Se em 2016 Trump é provável que tenha sido o primeiro presidente a ganhar umas eleições em função das media sociais (o Facebook, o Google, o Twiter), assim como de uma estratégia de publicidade segmentada e fake news; a eleição de 2024 é o culminar de uma engenharia de redes sociais. Certamente que a complexidade é grande, desde processos em pirâmide e lotarias até narrativas complexas de heróis predestinados, mistura de Hermes e Prometeu. Vale a pena referir a narrativa ‘QAnon’, assim como a ‘MAGA’/’American dream’ como processos de gestão das multidões entre o ódio e o amor. QAnon é uma narrativa de conspiração mundial por parte do Mal contra um herói épico, a favor do Bem (Donald Trump), possibilitando assim quer a projecção da culpa em convenientes outros, quer a identificação com Donald Trump enquanto herói épico, predestinado, que a sobrevivência a um atentado veio apenas confirmar. O Lema do ‘QAnon’ é, muito adequadamente, ‘onde for um, vamos todos nós’. E este herói épico é a personificação da América, enquanto ‘MAGA’ – Make America Great Again! Fazer parte de uma narrativa em que um herói fundador consegue vencer o Mal (o ‘Estado Profundo’) e curar uma sociedade, prometendo de novo o ‘American dream’ é fazer parte de um mito fundador e de uma comunidade.

Claro que todo o enredo criado em torno de QAnon e de MAGA/American dream é em si mesmo fantástico e dá-nos uma ideia de que as narrativas e os mitos fundadores, os heróis e os rituais ancestrais têm ainda (e sempre) um papel não menosprezável na mobilização das pessoas. E, portanto, a Ciência Política e o jornalismo (já agora) não deviam desprezá-los em privilégio de uma análise do eleitor racional que vota na economia, na democracia, contra ou a favor do aborto e por aí fora. Mas vale a pena também enfatizar, nestas narrativas, a nostalgia da comunidade como elemento importante enquanto compensação por parte das multidões digitais em relação a uma inequação sempre sentida entre a primeira sociedade (Comunidade) e as duas seguintes (Reino/Estado e Associação/Cidade). Simmel, em 1902, escrevia que o ser humano tem necessidade de uma vida em comunidade mas a metrópole (grande cidade moderna) impede-o fazendo com que seja tratado (e tratando os outros) em função de categorias, de forma impessoal. Esta inconciliação crónica entre a Comunidade e o Estado e a Cidade (o problema entre o individuo e a persona ou o desejo de cada um de ser exclusivo e o facto de ser uma mera categoria) é uma doença mental da sociedade moderna. E, curiosamente ou não, a sociedade digital (quer nos gatinhos ou cãezinhos que se partilham, quer nas multidões pequenas ou grandes em que nos envolvemos) parece providenciar, pelas emoções partilhadas, uma imitação, uma projecção ou uma compensação da Comunidade em falta.

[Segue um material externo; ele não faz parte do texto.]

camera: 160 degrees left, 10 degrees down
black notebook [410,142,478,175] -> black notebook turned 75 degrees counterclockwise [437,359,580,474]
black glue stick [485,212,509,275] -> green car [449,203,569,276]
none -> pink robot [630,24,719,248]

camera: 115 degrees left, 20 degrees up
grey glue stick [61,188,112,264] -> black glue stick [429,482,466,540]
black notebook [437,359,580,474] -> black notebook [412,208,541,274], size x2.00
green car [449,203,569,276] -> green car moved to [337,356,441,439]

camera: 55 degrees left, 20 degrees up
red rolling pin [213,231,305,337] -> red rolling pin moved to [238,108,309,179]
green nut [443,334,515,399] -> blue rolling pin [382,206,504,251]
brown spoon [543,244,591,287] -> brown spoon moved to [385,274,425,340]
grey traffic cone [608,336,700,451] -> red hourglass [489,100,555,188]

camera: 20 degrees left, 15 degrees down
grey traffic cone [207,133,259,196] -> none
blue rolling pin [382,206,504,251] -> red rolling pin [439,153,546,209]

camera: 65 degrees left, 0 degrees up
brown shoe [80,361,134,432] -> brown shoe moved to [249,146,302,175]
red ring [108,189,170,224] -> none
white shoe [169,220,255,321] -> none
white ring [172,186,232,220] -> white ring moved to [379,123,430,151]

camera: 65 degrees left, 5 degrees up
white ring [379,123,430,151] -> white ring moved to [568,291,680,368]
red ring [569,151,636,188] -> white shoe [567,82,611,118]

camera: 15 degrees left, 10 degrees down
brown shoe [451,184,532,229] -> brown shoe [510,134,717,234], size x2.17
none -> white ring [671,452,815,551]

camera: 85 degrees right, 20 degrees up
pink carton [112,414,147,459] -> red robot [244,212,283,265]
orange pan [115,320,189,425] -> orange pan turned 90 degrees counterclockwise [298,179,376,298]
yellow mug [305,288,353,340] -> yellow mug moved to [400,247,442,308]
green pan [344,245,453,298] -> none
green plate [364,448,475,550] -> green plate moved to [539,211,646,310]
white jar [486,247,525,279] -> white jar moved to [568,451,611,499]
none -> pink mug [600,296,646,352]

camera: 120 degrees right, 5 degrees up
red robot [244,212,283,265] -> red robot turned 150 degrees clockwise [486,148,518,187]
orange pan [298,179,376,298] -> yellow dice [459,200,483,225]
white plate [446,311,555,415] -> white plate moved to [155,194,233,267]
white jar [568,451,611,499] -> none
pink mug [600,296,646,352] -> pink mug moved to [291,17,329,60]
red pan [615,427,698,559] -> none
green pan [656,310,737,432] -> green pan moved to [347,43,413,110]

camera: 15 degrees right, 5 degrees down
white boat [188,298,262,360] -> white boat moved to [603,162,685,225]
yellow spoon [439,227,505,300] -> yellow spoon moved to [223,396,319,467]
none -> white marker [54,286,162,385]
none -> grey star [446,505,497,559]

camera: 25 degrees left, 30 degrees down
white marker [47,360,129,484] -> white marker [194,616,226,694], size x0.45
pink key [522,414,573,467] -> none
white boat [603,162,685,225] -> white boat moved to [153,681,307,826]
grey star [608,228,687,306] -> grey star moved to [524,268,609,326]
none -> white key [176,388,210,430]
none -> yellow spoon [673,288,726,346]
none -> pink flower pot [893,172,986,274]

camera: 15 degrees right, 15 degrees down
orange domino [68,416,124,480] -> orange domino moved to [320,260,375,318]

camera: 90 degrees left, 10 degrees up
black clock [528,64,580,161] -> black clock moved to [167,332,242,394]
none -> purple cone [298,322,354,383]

Ainda que na pré-história da era digital, temos com urgência de desenvolver uma literacia adequada a estes novos tempos. Não é possível ignorar ou fazer de conta… pois entre e para além dos bairros e da cidade e, mesmo, entre e para além do Estado e do mercado, a autonomização, gestão e algoritmia da multidão em lógicas emocionais de medo e esperança, solidariedade e culpa fazem parte da nossa vida de todos os dias: online e offline.